TO DO –
Render the text read from all the records below as a JSON list of strings, one string per line, leaving out blank lines and the pictures.

====== EXERCISE MATERIALS

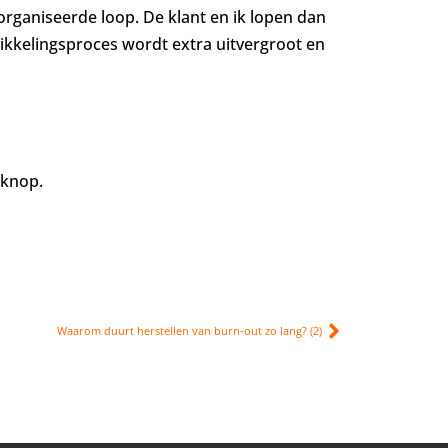
eorganiseerde loop. De klant en ik lopen dan
ikkelingsproces wordt extra uitvergroot en
 knop.
Waarom duurt herstellen van burn-out zo lang? (2)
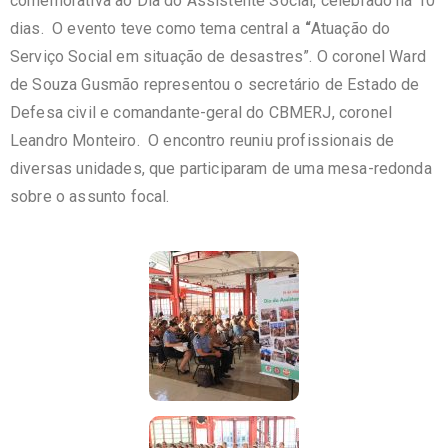
comemorativa ao Dia do Assistente Social, celebrado há 10
dias. O evento teve como tema central a
“
Atuação do
Serviço Social em situação de desastres”. O coronel Ward
de Souza Gusmão representou o secretário de Estado de
Defesa civil e comandante-geral do CBMERJ, coronel
Leandro Monteiro. O encontro reuniu profissionais de
diversas unidades, que participaram de uma mesa-redonda
sobre o assunto focal.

============

EXERCISE OUTPUT –
[
  "eorganiseerde loop. De klant en ik lopen dan",
  "ikkelingsproces wordt extra uitvergroot en",
  " knop.",
  "Waarom duurt herstellen van burn-out zo lang? (2)",
  "comemorativa ao Dia do Assistente Social, celebrado há 10",
  "dias. O evento teve como tema central a",
  "“",
  "Atuação do",
  "Serviço Social em situação de desastres”. O coronel Ward",
  "de Souza Gusmão representou o secretário de Estado de",
  "Defesa civil e comandante-geral do CBMERJ, coronel",
  "Leandro Monteiro. O encontro reuniu profissionais de",
  "diversas unidades, que participaram de uma mesa-redonda",
  "sobre o assunto focal."
]